*** Block opens ***
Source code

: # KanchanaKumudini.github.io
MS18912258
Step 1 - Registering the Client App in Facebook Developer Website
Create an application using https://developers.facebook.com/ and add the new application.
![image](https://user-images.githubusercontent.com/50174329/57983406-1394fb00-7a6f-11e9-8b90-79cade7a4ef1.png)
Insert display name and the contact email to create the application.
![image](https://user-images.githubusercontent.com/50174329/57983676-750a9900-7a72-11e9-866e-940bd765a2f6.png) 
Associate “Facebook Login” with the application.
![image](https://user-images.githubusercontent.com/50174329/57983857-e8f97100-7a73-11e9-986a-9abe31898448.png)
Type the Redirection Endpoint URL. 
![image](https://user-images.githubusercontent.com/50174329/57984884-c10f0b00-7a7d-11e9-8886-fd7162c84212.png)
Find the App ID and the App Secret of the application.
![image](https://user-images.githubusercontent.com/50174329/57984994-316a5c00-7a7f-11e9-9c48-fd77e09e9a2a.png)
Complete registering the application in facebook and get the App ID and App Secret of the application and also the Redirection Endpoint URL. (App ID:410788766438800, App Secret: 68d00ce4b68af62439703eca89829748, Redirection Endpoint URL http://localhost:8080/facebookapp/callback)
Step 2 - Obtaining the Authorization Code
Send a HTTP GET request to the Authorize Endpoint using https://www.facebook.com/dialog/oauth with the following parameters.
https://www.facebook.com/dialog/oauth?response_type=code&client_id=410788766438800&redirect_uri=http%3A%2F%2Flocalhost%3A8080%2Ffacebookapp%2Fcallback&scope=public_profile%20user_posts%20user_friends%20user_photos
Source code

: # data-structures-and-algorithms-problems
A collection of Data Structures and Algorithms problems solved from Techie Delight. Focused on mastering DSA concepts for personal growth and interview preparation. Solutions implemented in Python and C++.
*** Block closes ***
What number of lines in the listing above hold the string "Secret"? Give that number and nothing else.

> **Exercise solution**: 2